C’est toujours de l’équanimité, mais d’insecte, de pas grand chose, un rien. Mais qui laisse vivre les sensations cette fois je crois, j’espère, je le souhaite et manquerait pas grand chose pour je me mette à genoux pour le prier aussi.

Surface et profondeur, enthousiasme et dépression, produisent un son quand on les frappe ensemble. Quand on les réunit dans l’arène. Cela ressemble à des bravos, des hourras, mais ce n’est encore pas cela.

C’est juste un son comme tant d’autres auquel on n’avait pas prêté d’attention, pas de temps pas d’attention.

Il en va de même pour ces peintures que l’on commet soi disant en dilettante, parce qu’on est désabusé de tout sujet, parce qu’on se sent mal, où exagérément doté et puissant, parce qu’on veut peindre coute que coute, comme on veut respecter un mariage.

C’est tout ce que je peux reconnaitre comme valeur aux contrats, la carotte ou le bâton pour rester sur une trajectoire.

Entre surface et profondeur finalement pas de différence autre que celle que l’on veut bien inventer pour différencier. Pour avoir aussi l’air différent évidemment.

Pour déclarer la médiocrité, le vulgaire, le grossier l’excellence, ranger tout ça dans de jolies cases. Admirez l’organisation du travail !

Tout cela m’a énormément claqué. Aujourd’hui je me dis que je m’en fous aussitôt qu’une idée de classement de rangement se présente. Ce n’est pas nouveau ça doit dater de toujours, Je ne suis plus en mesure. J’ai mon rythme mon tempo perso et je ne m’en réjouis ni ne m’en plains.

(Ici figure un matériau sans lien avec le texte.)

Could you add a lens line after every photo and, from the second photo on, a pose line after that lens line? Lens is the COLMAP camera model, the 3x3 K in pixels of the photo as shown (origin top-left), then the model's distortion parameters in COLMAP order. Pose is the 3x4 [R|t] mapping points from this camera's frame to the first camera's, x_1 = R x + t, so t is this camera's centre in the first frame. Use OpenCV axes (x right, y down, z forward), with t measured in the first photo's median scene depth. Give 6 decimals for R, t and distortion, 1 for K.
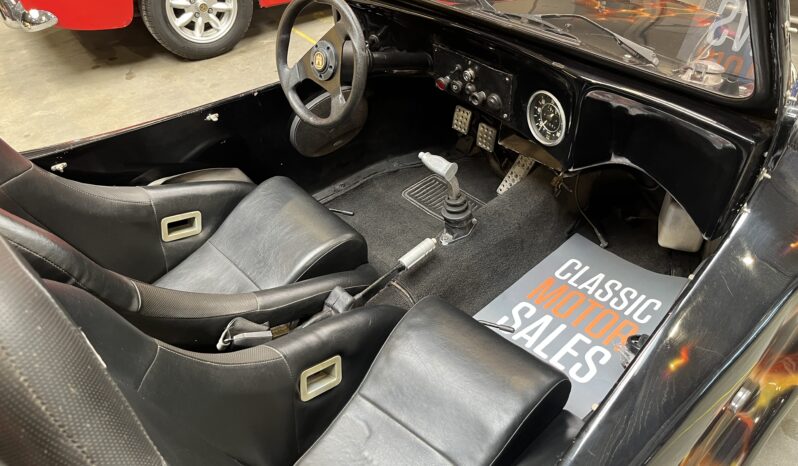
lens RADIAL K [[597.3, 0, 400.7], [0, 597.3, 231.9], [0, 0, 1]] dist [0.011614, -0.002487]
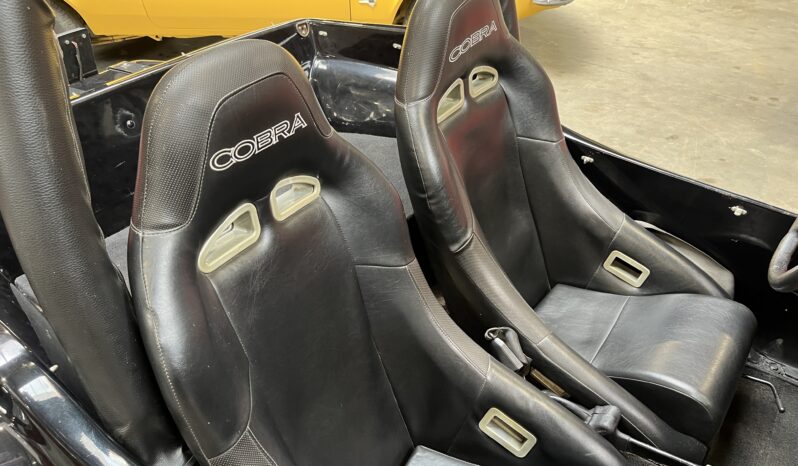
lens RADIAL K [[597.3, 0, 400.6], [0, 597.3, 236.2], [0, 0, 1]] dist [0.011614, -0.002487]
pose [[0.219774, 0.590245, -0.776730, 0.346585], [-0.627695, 0.695052, 0.350572, -0.186247], [0.746792, 0.410503, 0.523249, 0.183309]]
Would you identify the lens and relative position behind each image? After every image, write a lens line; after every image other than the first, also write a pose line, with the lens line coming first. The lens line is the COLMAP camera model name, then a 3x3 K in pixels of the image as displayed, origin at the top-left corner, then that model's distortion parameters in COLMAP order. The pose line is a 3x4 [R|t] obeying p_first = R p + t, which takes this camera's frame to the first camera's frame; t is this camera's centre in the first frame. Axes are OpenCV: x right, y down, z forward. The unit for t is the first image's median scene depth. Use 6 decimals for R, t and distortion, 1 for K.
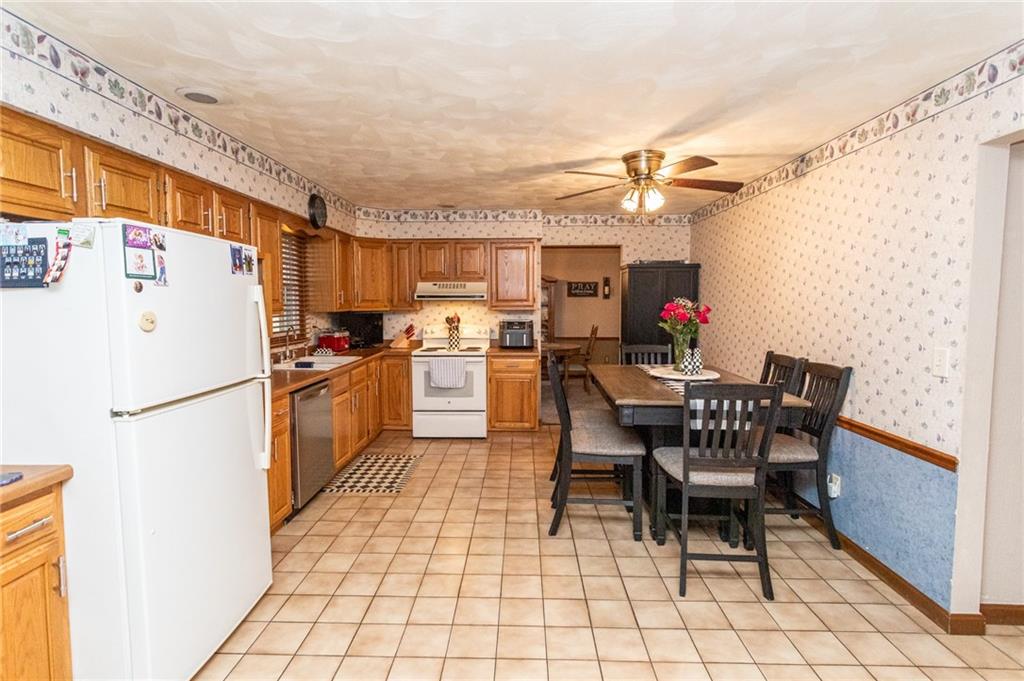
lens RADIAL K [[495.6, 0, 511.2], [0, 495.6, 323.6], [0, 0, 1]] dist [-0.002666, 0.003701]
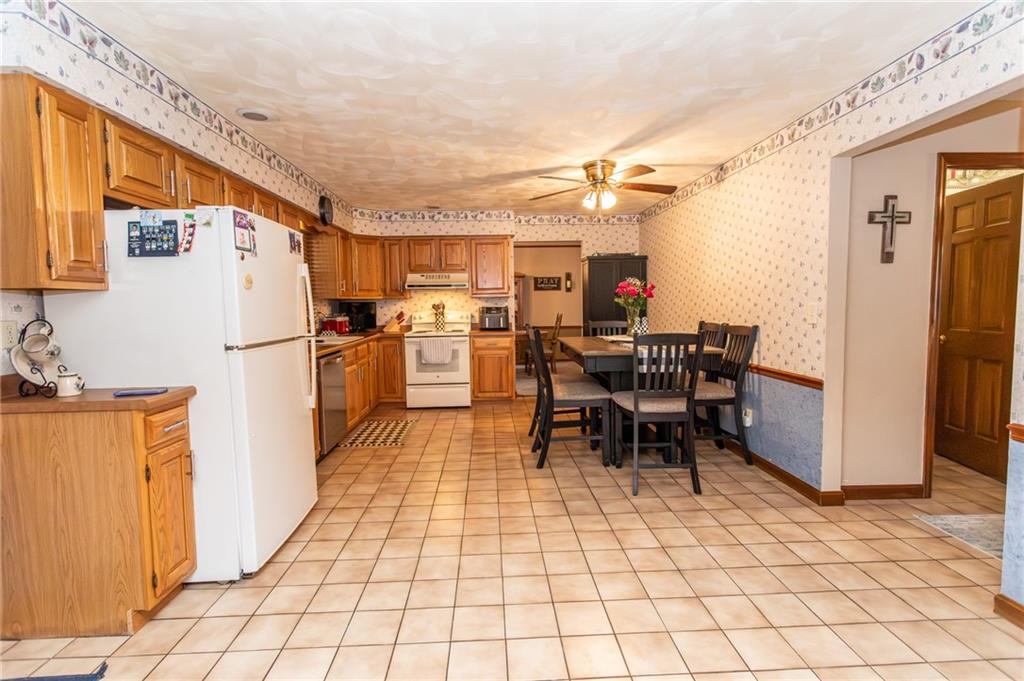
lens RADIAL K [[495.6, 0, 508.0], [0, 495.6, 331.8], [0, 0, 1]] dist [-0.002666, 0.003701]
pose [[0.996959, -0.019073, 0.075553, -0.079046], [0.019264, 0.999813, -0.001805, 0.098209], [-0.075504, 0.003255, 0.997140, -0.276343]]
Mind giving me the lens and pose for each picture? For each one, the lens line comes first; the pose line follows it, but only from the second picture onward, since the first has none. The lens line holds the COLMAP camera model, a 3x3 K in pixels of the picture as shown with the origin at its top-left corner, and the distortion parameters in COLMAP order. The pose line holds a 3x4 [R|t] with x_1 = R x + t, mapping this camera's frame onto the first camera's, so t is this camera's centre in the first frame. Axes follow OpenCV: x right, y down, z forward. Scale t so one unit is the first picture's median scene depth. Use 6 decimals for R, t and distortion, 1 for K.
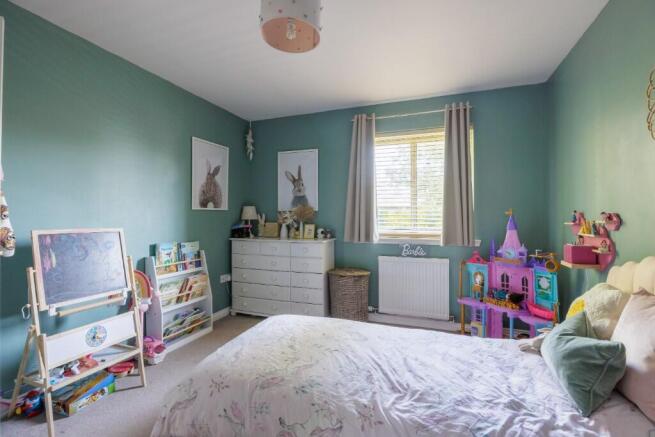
lens RADIAL K [[294.6, 0, 327.5], [0, 294.6, 218.5], [0, 0, 1]] dist [-0.003079, 0.000000]
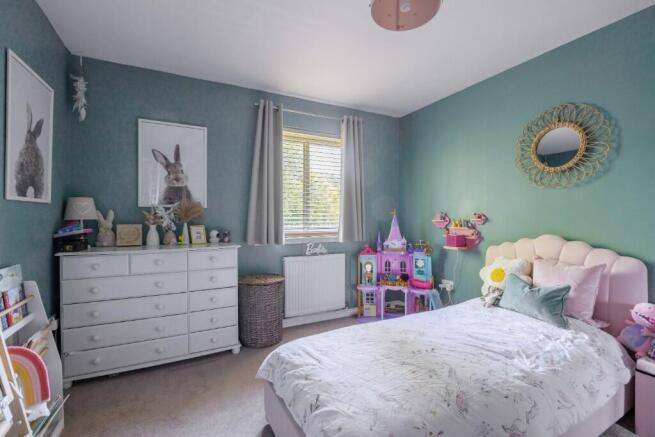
lens RADIAL K [[294.6, 0, 327.5], [0, 294.6, 218.5], [0, 0, 1]] dist [-0.003079, 0.000000]
pose [[0.672893, -0.003696, 0.739730, -0.441893], [0.001461, 0.999992, 0.003668, -0.000787], [-0.739738, -0.001387, 0.672893, 0.275299]]
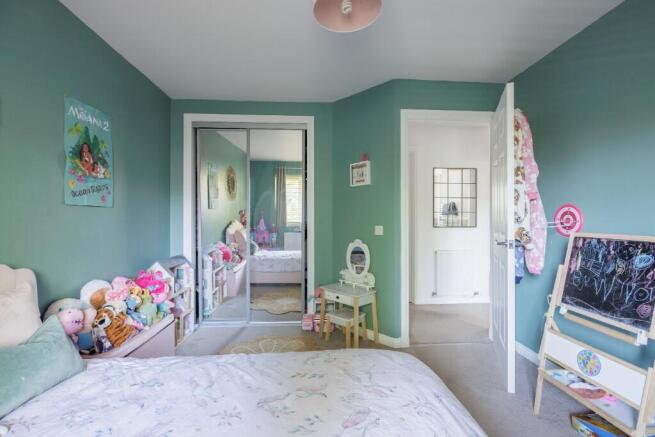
lens RADIAL K [[294.6, 0, 327.5], [0, 294.6, 218.5], [0, 0, 1]] dist [-0.003079, 0.000000]
pose [[-0.916144, -0.003214, -0.400835, 0.129673], [-0.003702, 0.999993, 0.000442, -0.003192], [0.400831, 0.001888, -0.916150, 0.842055]]
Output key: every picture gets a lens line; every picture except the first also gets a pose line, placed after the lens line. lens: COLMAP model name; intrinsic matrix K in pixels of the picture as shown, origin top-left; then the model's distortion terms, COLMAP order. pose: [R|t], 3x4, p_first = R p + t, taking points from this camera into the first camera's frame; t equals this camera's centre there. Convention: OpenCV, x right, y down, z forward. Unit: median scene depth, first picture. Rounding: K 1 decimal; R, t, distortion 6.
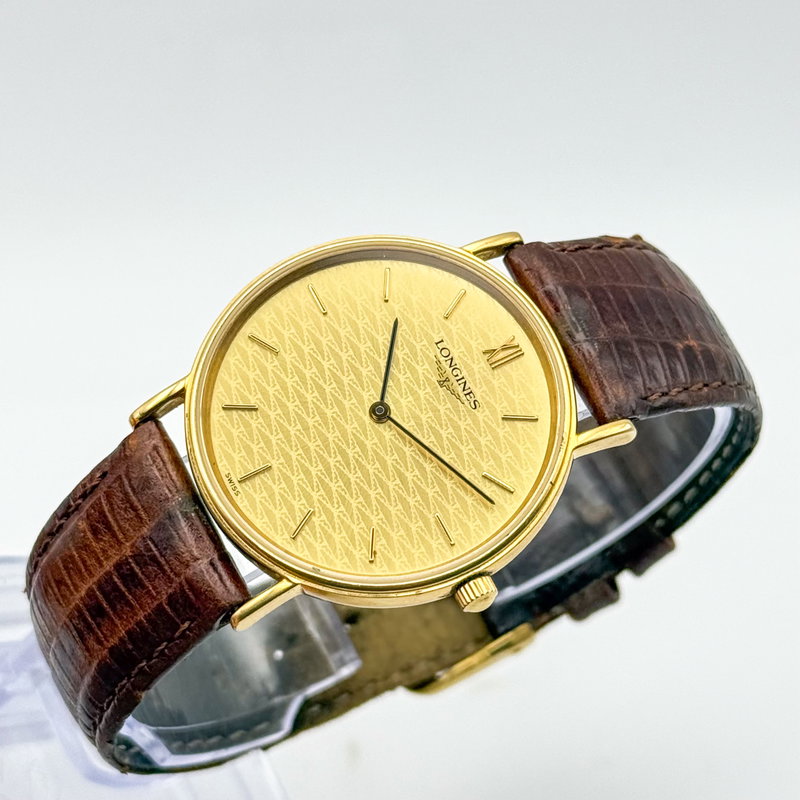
lens RADIAL K [[2237.4, 0, 400.0], [0, 2237.4, 400.0], [0, 0, 1]] dist [0.093344, 0.805033]
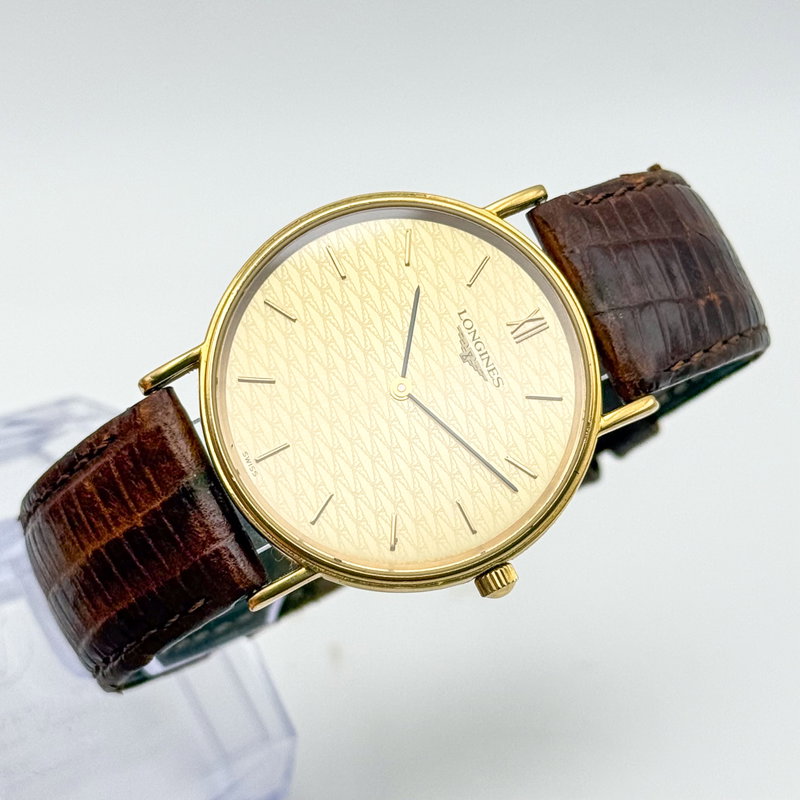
lens RADIAL K [[2237.4, 0, 400.0], [0, 2237.4, 400.0], [0, 0, 1]] dist [0.093344, 0.805033]
pose [[0.997283, 0.015076, 0.072101, -0.078650], [-0.030679, 0.974905, 0.220497, -0.201925], [-0.066968, -0.222110, 0.972719, 0.052464]]
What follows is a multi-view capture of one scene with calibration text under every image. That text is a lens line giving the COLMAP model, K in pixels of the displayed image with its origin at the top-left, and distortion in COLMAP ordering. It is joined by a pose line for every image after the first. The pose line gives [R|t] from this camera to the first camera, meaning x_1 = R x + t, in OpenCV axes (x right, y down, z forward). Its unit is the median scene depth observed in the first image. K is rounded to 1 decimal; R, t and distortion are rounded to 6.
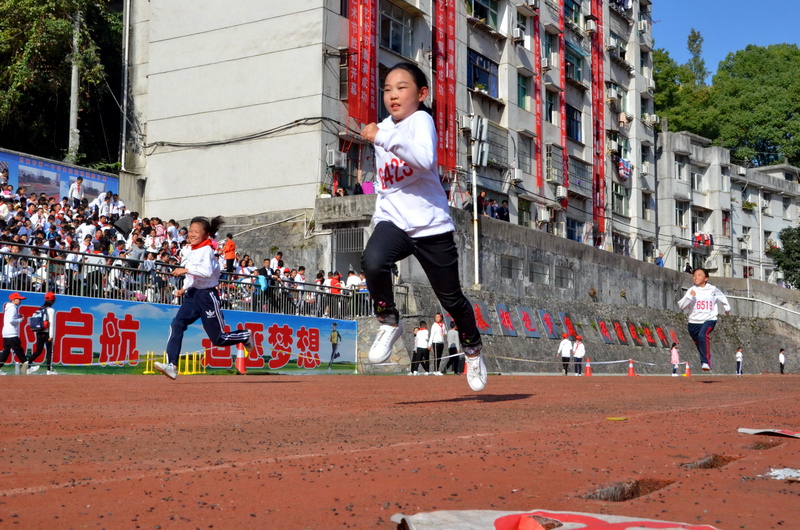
lens RADIAL K [[1090.8, 0, 400.0], [0, 1090.8, 265.0], [0, 0, 1]] dist [0.010443, 0.054455]
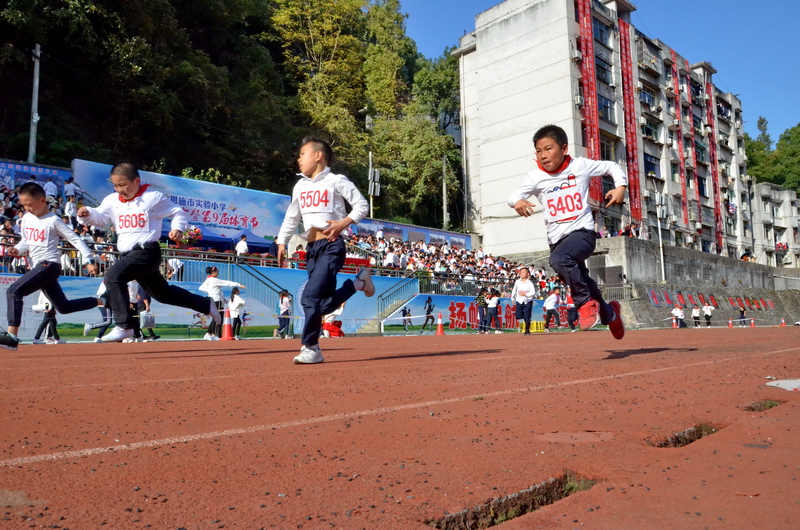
lens RADIAL K [[631.5, 0, 400.0], [0, 631.5, 265.0], [0, 0, 1]] dist [-0.008817, -0.001594]
pose [[0.966704, -0.050054, -0.250955, -0.063198], [0.048287, 0.998746, -0.013196, -0.011437], [0.251300, 0.000639, 0.967909, -0.112934]]
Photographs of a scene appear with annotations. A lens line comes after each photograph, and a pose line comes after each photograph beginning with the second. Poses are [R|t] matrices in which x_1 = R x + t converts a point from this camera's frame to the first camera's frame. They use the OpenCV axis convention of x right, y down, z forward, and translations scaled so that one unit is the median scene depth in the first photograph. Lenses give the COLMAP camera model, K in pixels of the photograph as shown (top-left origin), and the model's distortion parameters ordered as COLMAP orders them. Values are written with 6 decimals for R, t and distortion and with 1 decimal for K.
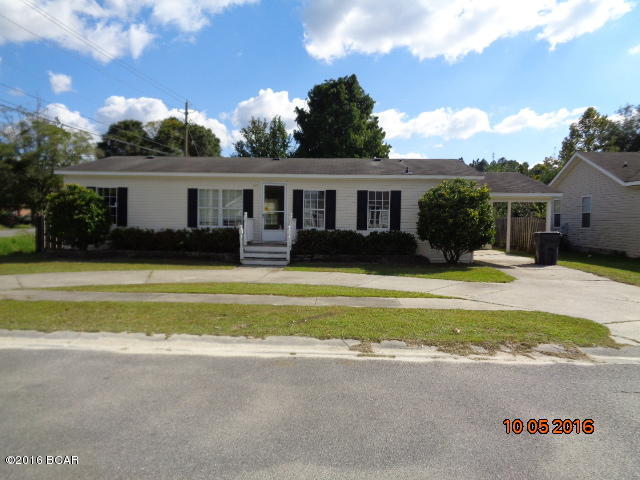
lens RADIAL K [[485.4, 0, 327.5], [0, 485.4, 241.0], [0, 0, 1]] dist [0.002967, 0.002818]
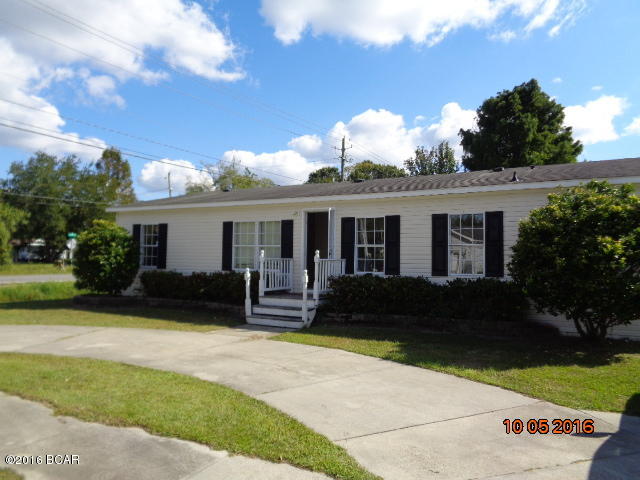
lens RADIAL K [[473.7, 0, 318.9], [0, 473.7, 248.8], [0, 0, 1]] dist [0.000462, 0.003758]
pose [[0.892979, -0.014492, -0.449865, 0.208452], [-0.015309, 0.997925, -0.062536, -0.016899], [0.449837, 0.062730, 0.890905, 0.374961]]
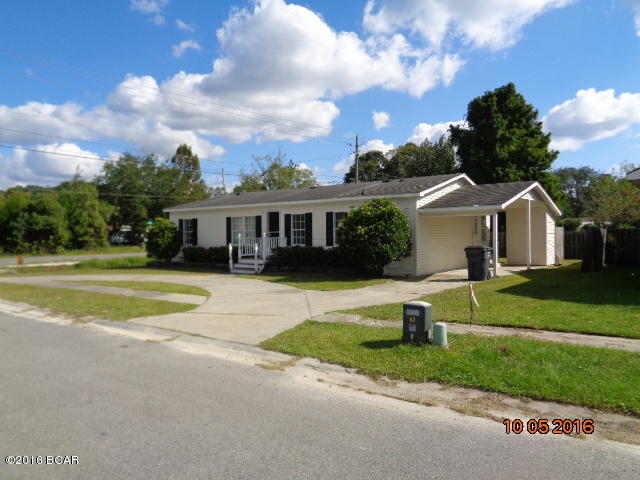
lens RADIAL K [[485.4, 0, 327.5], [0, 485.4, 241.0], [0, 0, 1]] dist [0.002967, 0.002818]
pose [[0.818921, -0.018281, -0.573615, 0.733641], [-0.001530, 0.999419, -0.034034, 0.005266], [0.573905, 0.028749, 0.818417, 0.043212]]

C’est comme ça que je rejoins les vieux assis sur leur banc devant la façade, à l’ombre. Ce sont de toutes façons des Grecs qui se moquent bien de la philosophie. Je regarde passer les âges au dehors comme au dedans, la surface, la profondeur et tout le tutti . Des fois je ris, des fois je pleure mais ça ne se voit pas. Un grec qui reste de marbre et se confond dans le décor. Ne le dérange pas croisons les doigts.

Dans le fond il faut se méfier de ses intentions premières, celles qui nous viennent à 20 ans de désirer devenir bois mort, car elles continuent leur route, rien ne semble pouvoir les arrêter ni toute la sagesse et l’humour du monde ne peut rien faire contre leur implacabilité.